A peek into our window
- Quincy says "Where's Avy? I dunno." She talks sooo much and she's so small (5th percentile) that is seems like she shouldn't be talking at all.
- She roams wildly during church and has become quite the scavenger approaching anyone with food. Its embarrasingly adorable!
- Quincy's vocab has exploded to include the words, "please, thank you, outside, sucker, candy, Avery, Grandpa, slide, ride, hold you, ni-night, water, bird, doggie, airplane, etc.....! She seems so little!
- One of the most "wow" things she has done is climb one of those HUGE blow-up slides and slide down REPEATEDLY, ALL BY HERSELF!!!
- Quincy (with great effort) threw the upper couch cushions on the floor and then proceeded to dive off couch, climb back up, repeat.
- She says"I want: cookie, go, this, that, drink, wa-wa, play." She also says no, baby, hello, bye-bye, and peek-a-boo. And of course she says "Mom and Da."
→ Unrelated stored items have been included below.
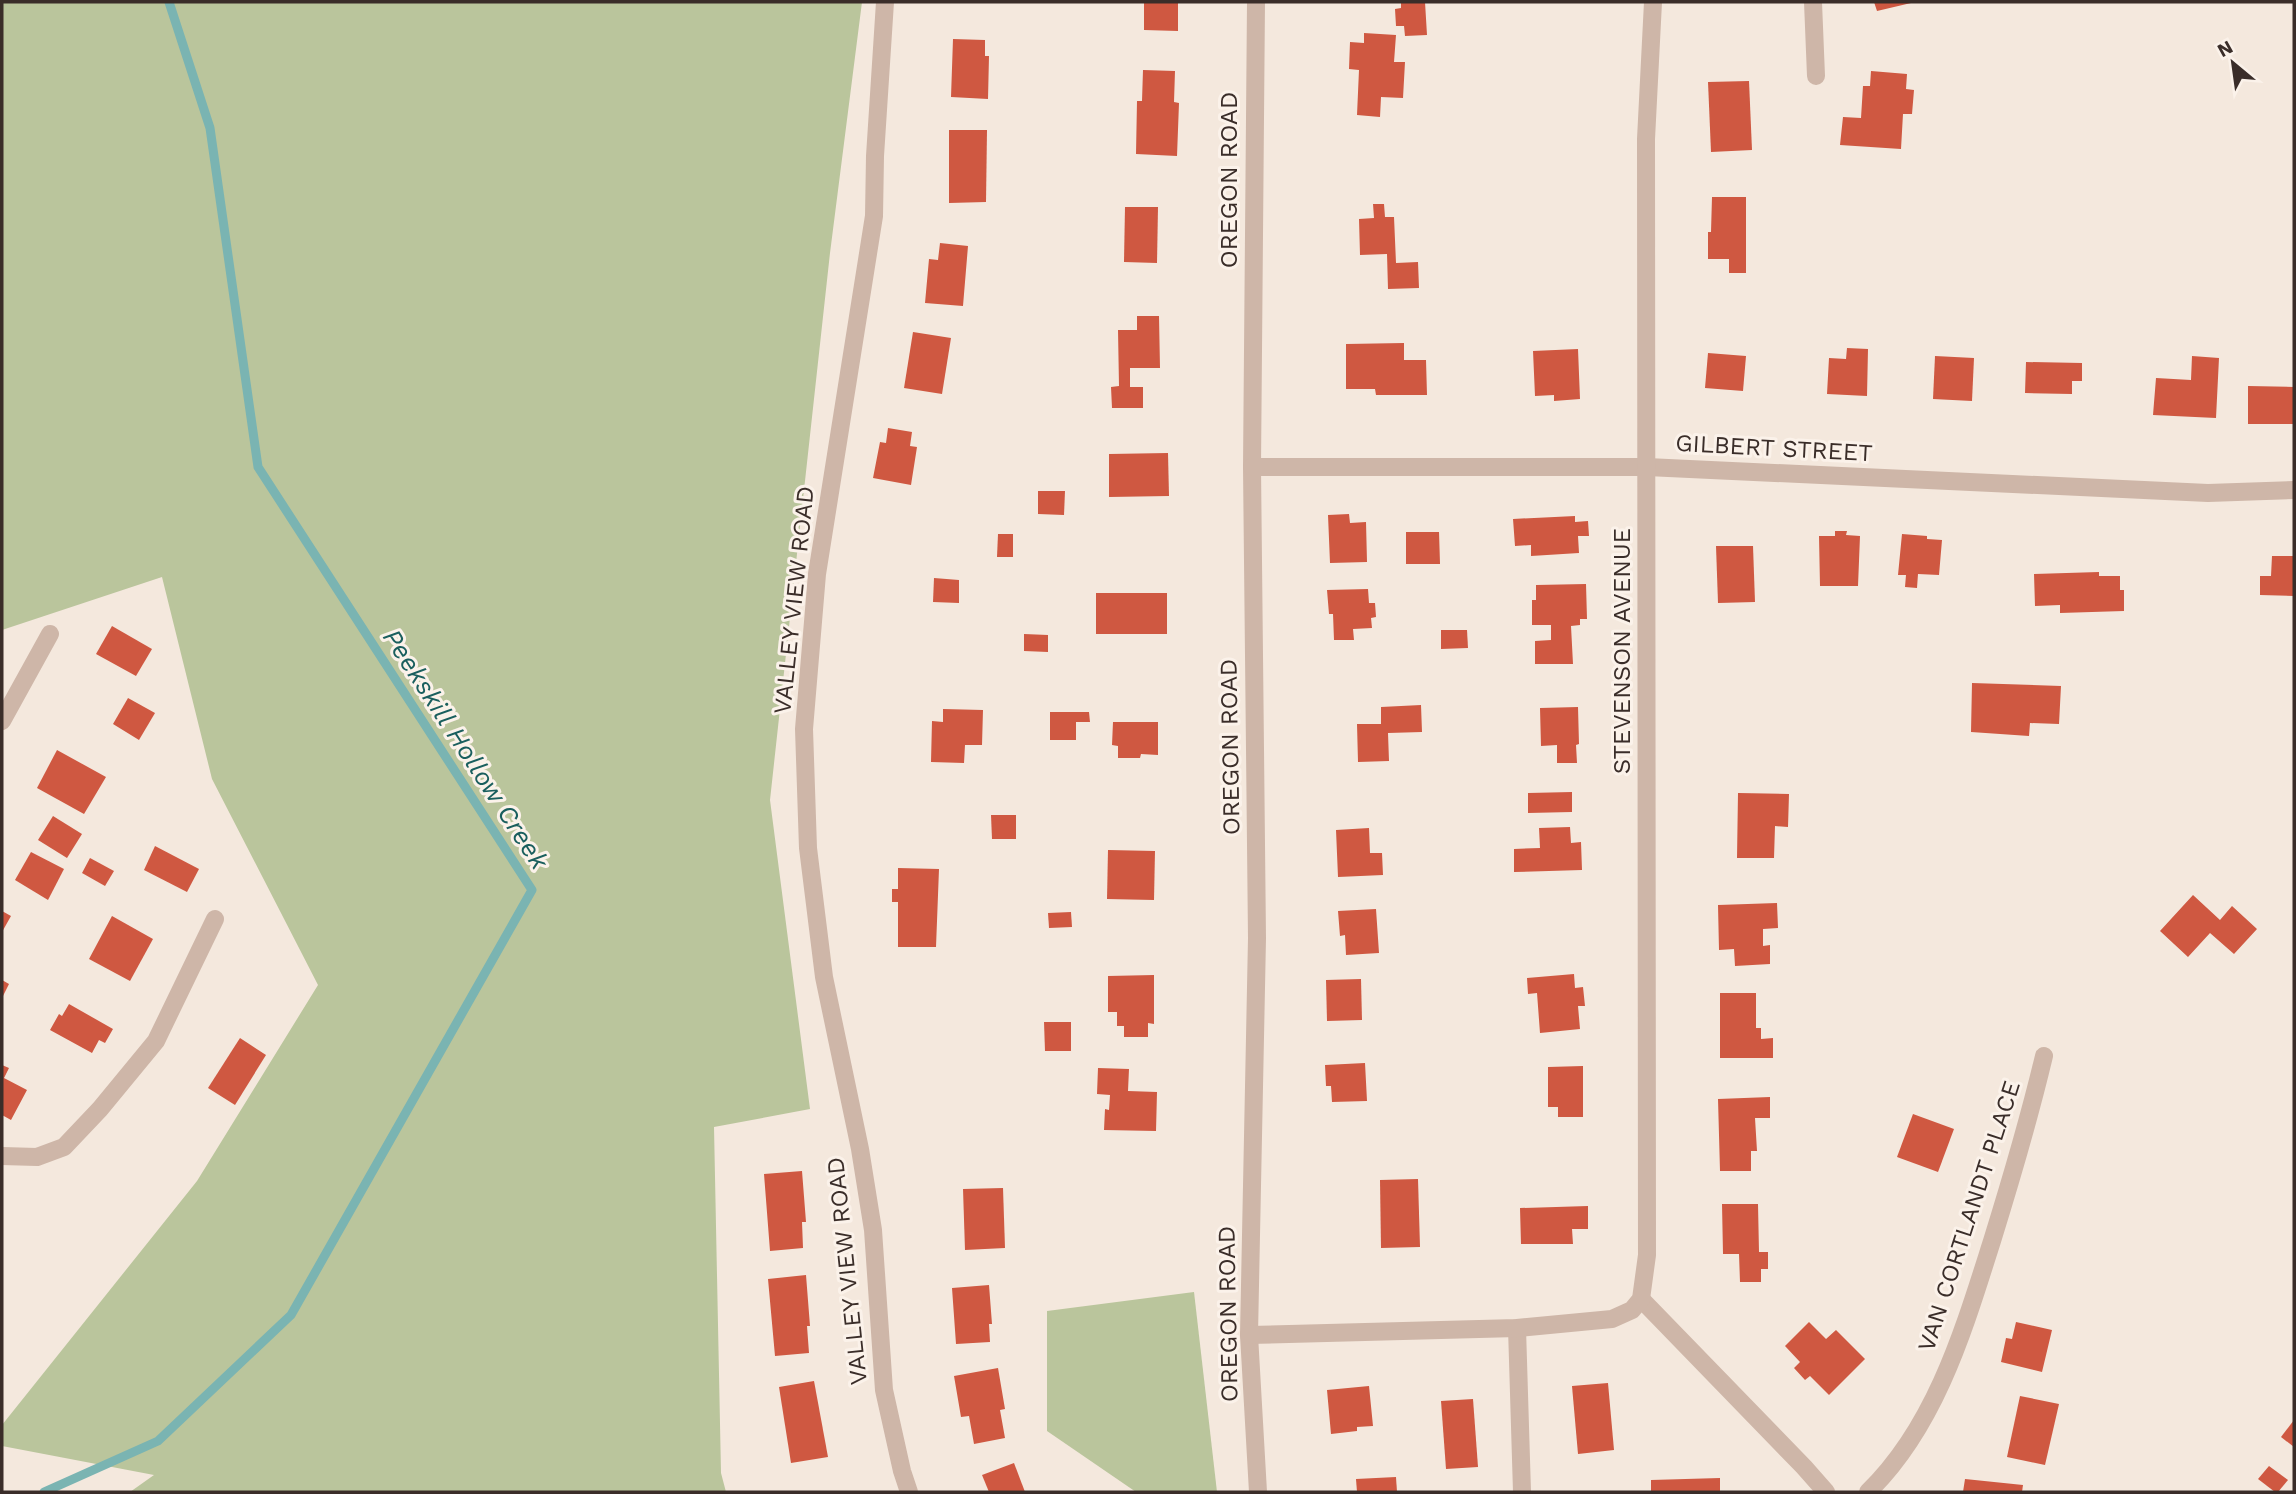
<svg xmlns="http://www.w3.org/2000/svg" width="2296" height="1494" viewBox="0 0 2296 1494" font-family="'Work Sans',sans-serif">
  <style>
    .green { fill: #bac59c }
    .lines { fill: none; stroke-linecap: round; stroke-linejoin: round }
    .stream { stroke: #7ab4b2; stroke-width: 9 }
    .building { fill: #cf5841 }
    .minor { stroke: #ceb6a8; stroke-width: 18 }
    .labels { text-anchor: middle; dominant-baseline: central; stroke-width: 6; stroke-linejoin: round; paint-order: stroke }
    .street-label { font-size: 24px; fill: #3a2d29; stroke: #fbf2ea }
    .water-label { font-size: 26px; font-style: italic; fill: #1a5f5e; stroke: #fbf2ea }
  </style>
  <rect width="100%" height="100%" fill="#f4e8dd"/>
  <g class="green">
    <polygon points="2,2 862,2 830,253 770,800 810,1109 714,1127 721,1473 726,1492 130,1492 154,1475 2,1446 2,1425 197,1181 318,985 212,779 162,577 2,630"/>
    <polygon points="1194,1292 1217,1492 1136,1492 1047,1431 1047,1311"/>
  </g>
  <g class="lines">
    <polyline class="stream" points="44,1492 158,1441 291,1315 532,890 258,467 210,128 169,2"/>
  </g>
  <g class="building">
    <polygon points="1144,2 1178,2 1178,31 1144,30"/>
    <polygon points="1401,2 1425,2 1427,35 1405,36 1404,26 1396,26 1395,9 1401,8"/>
    <polygon points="1874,2 1911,2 1911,3 1877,11"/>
    <polygon points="1364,33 1396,35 1394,62 1405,62 1403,98 1381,97 1380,117 1357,115 1359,70 1349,69 1350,42 1364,43"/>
    <polygon points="953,39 985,40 985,56 989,56 988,99 951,97"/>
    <polygon points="1143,70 1175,71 1174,102 1179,103 1177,156 1136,154 1137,101 1142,101"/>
    <polygon points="1871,71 1907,74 1906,89 1914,90 1912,114 1903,114 1901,149 1840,145 1843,117 1861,118 1863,86 1870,86"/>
    <polygon points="1749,81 1752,150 1711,152 1708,82"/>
    <polygon points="949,130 987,130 986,202 949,203"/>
    <polygon points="1712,197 1746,197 1746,273 1729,273 1729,259 1708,259 1708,232 1711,232"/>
    <polygon points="1373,204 1384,204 1385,217 1394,217 1396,263 1418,262 1419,288 1388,289 1387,254 1360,255 1359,219 1374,218"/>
    <polygon points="1125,207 1158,207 1157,263 1124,262"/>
    <polygon points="940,243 968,246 963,306 925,303 929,259 938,260"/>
    <polygon points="1137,316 1159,316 1160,368 1130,368 1130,387 1143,387 1143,408 1112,408 1111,387 1119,386 1118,330 1137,330"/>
    <polygon points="913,332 951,338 942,394 904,388"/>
    <polygon points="1404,343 1404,360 1426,360 1427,395 1376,395 1375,389 1346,389 1346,344"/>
    <polygon points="1847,348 1868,349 1867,396 1827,394 1829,358 1846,359"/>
    <polygon points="1578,349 1580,399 1554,401 1554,395 1535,396 1533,351"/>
    <polygon points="1708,353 1746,356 1743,391 1705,388"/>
    <polygon points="1935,356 1974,358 1972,401 1933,399"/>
    <polygon points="2192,356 2219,358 2216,418 2153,415 2156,378 2191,380"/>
    <polygon points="2026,362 2082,363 2082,381 2072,381 2072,394 2025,393"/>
    <polygon points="2248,386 2294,387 2294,424 2248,424"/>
    <polygon points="888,428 912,432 910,446 917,447 911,485 873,478 880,442 886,443"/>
    <polygon points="1168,453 1169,496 1109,497 1109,454"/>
    <polygon points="1038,491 1065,491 1064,515 1038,514"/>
    <polygon points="1349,514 1350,523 1366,522 1367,562 1330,563 1328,515"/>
    <polygon points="1575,516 1575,522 1588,521 1589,536 1578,536 1579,553 1531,556 1531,545 1515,546 1513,519"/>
    <polygon points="1835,531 1847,531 1846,535 1860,536 1858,586 1820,586 1819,536 1835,536"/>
    <polygon points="1406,532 1439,532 1440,564 1406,564"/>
    <polygon points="998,534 1013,534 1013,557 997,557"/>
    <polygon points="1902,534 1927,536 1927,539 1942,540 1939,575 1918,574 1917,588 1905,587 1906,575 1898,575"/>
    <polygon points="1716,546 1753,546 1755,602 1718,603"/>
    <polygon points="2272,556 2294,556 2294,596 2260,595 2260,576 2271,576"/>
    <polygon points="2099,572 2099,576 2120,576 2120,590 2124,590 2124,611 2060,613 2060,605 2035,606 2034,574"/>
    <polygon points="934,578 959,580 959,603 933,602"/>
    <polygon points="1586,584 1587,619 1580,619 1580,625 1571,626 1573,664 1535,664 1535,641 1551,640 1551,625 1532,625 1532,600 1536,600 1536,585"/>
    <polygon points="1368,589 1369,603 1375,603 1376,617 1371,618 1372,628 1353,629 1354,640 1334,640 1333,614 1329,614 1327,590"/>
    <rect x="1096" y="593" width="71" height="41"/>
    <polygon points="112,626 152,649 136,676 96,654"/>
    <polygon points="1441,630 1467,630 1468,648 1441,649"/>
    <polygon points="1024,634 1048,635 1048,652 1024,651"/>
    <polygon points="1972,683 2061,686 2059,724 2030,723 2029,736 1971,732"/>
    <polygon points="128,698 155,713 139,740 113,724"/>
    <polygon points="1421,705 1422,732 1388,733 1389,761 1358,762 1357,724 1381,724 1381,707"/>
    <polygon points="1578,707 1579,744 1576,745 1577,763 1557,763 1557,745 1541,746 1540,708"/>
    <polygon points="943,709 983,710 982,745 965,745 964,763 931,762 932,721 943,722"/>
    <polygon points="1050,712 1089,712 1090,722 1076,722 1076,740 1050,740"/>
    <polygon points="1113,722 1158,722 1158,755 1141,754 1140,758 1118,758 1118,746 1112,745"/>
    <polygon points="57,750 106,777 84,814 37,788"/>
    <polygon points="1572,792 1572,812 1528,813 1528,793"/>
    <polygon points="1738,793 1789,794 1788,827 1775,826 1774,858 1737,858"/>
    <polygon points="991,815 1016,815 1016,839 992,839"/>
    <polygon points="53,816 82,834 67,858 38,840"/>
    <polygon points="1570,827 1571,843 1581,842 1582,870 1514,872 1514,849 1540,848 1539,828"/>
    <polygon points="1369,828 1370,853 1382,853 1383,875 1338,877 1336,830"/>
    <polygon points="155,846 199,869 187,892 144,870"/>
    <polygon points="1108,850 1155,851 1154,900 1107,899"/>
    <polygon points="31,852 64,869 48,900 15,880"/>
    <polygon points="90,858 114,871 105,886 82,873"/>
    <polygon points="898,868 939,869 936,947 898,947 898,902 892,902 892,889 898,889"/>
    <polygon points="2193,895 2220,920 2232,906 2257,929 2234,954 2210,933 2188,957 2160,931"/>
    <polygon points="1777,903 1778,928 1763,929 1763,946 1770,945 1770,964 1735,966 1734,949 1719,950 1718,905"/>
    <polygon points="1376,909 1379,953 1346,955 1345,935 1340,936 1338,911"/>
    <polygon points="2,911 11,916 2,932"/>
    <polygon points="1071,912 1072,927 1049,928 1048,913"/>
    <polygon points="112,916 153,939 130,981 89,959"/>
    <polygon points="1574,974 1575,988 1583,987 1585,1006 1578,1006 1580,1029 1540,1033 1537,993 1528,994 1527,978"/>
    <polygon points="1154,975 1154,1024 1148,1023 1148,1037 1124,1037 1124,1026 1117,1026 1117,1012 1108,1012 1108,976"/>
    <polygon points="1361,979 1362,1020 1327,1021 1326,980"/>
    <polygon points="2,980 9,984 2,998"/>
    <polygon points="1720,993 1756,993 1756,1028 1761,1028 1761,1039 1773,1038 1773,1058 1720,1058"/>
    <polygon points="69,1004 113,1029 105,1043 99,1040 92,1053 50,1030 59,1014 62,1016"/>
    <polygon points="1044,1022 1071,1022 1071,1051 1045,1051"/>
    <polygon points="240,1038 266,1055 235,1105 208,1088"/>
    <polygon points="1365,1063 1367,1101 1332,1102 1331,1086 1326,1086 1325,1065"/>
    <polygon points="2,1065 9,1068 4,1078 27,1090 11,1120 2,1115"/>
    <polygon points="1583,1066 1583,1117 1558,1117 1558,1107 1548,1107 1548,1067"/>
    <polygon points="1098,1068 1129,1069 1128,1091 1157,1092 1156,1131 1104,1130 1105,1109 1109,1110 1110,1095 1097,1094"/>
    <polygon points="1770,1097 1770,1118 1755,1118 1757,1151 1751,1151 1751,1171 1720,1171 1718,1099"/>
    <polygon points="1913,1114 1954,1129 1938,1172 1897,1157"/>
    <polygon points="802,1171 806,1222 802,1222 803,1248 770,1251 764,1174"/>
    <polygon points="1418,1179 1420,1247 1381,1248 1380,1180"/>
    <polygon points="1003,1188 1005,1248 965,1250 963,1189"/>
    <polygon points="1722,1204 1758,1204 1759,1252 1768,1252 1768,1269 1761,1269 1761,1282 1740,1282 1739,1254 1723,1254"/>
    <polygon points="1588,1206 1588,1229 1572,1229 1573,1244 1521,1244 1520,1208"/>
    <polygon points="806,1275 810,1326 807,1326 809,1353 775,1356 768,1279"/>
    <polygon points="989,1285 992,1324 989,1324 990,1342 956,1344 952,1288"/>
    <polygon points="1809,1322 1826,1339 1836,1330 1865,1359 1829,1395 1810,1376 1805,1380 1794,1368 1800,1362 1785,1346"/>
    <polygon points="2016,1322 2052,1330 2042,1372 2001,1362 2006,1338 2012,1339"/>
    <polygon points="998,1368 1005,1409 1000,1410 1005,1438 974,1444 969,1416 961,1417 954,1376"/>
    <polygon points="814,1381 828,1457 791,1463 779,1387"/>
    <polygon points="1608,1383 1614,1450 1578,1454 1572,1386"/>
    <polygon points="1369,1386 1373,1426 1357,1427 1357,1431 1331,1434 1327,1390"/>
    <polygon points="2020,1396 2059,1404 2045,1465 2007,1457"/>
    <polygon points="1473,1399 1478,1467 1446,1469 1441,1401"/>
    <polygon points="2294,1420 2294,1447 2281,1437"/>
    <polygon points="1014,1463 1025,1492 989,1492 982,1475"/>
    <polygon points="2269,1466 2288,1480 2278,1492 2275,1492 2258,1479"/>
    <polygon points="1396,1477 1397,1492 1357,1492 1356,1479"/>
    <polygon points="1720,1478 1720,1492 1651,1492 1651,1480"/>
    <polygon points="1965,1479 2023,1485 2022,1492 1963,1492"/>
  </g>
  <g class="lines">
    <g class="minor">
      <polyline points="885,2 875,156 874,216 817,574 804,729 808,848 824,977 860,1149 873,1230 884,1390 902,1471 909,1492"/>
      <polyline points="1256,2 1252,467 1257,938 1249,1335 1258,1492"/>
      <polyline points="1813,2 1816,76"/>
      <polyline points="1252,467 1647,467 2208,493 2294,490"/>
      <polyline points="2,721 50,634"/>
      <polyline points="2,1156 37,1157 64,1147 100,1109 156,1041 215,919"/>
      <polyline points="1641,1299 1804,1467 1826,1492"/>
      <polyline points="1517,1328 1522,1492"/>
      <polyline points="1249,1335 1517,1328 1612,1319 1632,1310 1641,1299 1647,1255 1646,139 1653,2"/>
      <path d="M1868,1492C1936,1426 1964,1329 1992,1241C2011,1180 2029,1119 2044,1056"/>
    </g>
  </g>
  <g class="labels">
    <g class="street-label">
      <text transform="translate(1229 180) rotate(-90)">OREGON ROAD</text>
      <text transform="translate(1774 448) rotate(3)">GILBERT STREET</text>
      <text transform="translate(794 600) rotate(-84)">VALLEY VIEW ROAD</text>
      <text transform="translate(1622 651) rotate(-90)">STEVENSON AVENUE</text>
      <text transform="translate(1230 747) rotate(-91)">OREGON ROAD</text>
      <text transform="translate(1969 1216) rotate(-72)">VAN CORTLANDT PLACE</text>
      <text transform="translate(847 1271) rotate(-96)">VALLEY VIEW ROAD</text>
      <text transform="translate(1228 1314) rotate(-91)">OREGON ROAD</text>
    </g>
    <g class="water-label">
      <text transform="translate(466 749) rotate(57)">Peekskill Hollow Creek</text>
    </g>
  </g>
  <rect width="2296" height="1494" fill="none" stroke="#3a2d29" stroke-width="7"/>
  <g transform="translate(2233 63) rotate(331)" stroke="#fbf2ea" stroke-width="5" paint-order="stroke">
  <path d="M0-5L12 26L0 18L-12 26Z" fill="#3a2d29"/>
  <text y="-10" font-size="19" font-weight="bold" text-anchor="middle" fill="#3a2d29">N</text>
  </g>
</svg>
- Quincy talks a lot now. But first thing in the day and then 100 more times: "I want coo-kie." Very telling about her love affair with food.
- A day after being educated, Avery pulled down his pants and touched his boyhood saying, "Hey Grandma, these are my private parts." HA-larious!
- (After using the bathroom) "I made a waterfall. Then I made it stop."
- "Hey Dad. This is my [invisible] friend Caillou. Will you be a monster and scare us?"
- "Grandpa, what's in your belly?" says Avery. Mom says, "What do you think is in there?" "A baby?" guesses Avery. "Nope. Just lots of cherries," says Grandpa Schaefer. HAH!
- Quincy was crying in the middle of the night and Avery said, "Take a deep breath, Quincy." It was sweet.
- Quincy was screaming like a pterodactyl for Avery's food, so he snapped "Chill Out Quincy!"
- In Avery's first attempt at being a smart-a, he was playing with his friend Jaden Knight and we were asking the boys their full names. Avery responded that his name was Avery James Day. Might have had to be there.
- Avery still tries to stick his hand down my shirt. When I won't let him, he occasionally asks if he can stick his foot down my shirt instead.
- I told Avery that Heavenly Father lived in heaven. He thought I said he lived 'with Kevin', so in alarm he asked, "With Kevin and Melissa?!!!"
- Avery was out cold and we had to go. It was odd how I couldn't wake him, so I threw him over my shoulder and started heading out. All of the sudden with startling gusto, he yelled "I see Jesus." I thought he was a visionary, but turns out he woke up just as I walked past a picture of Christ.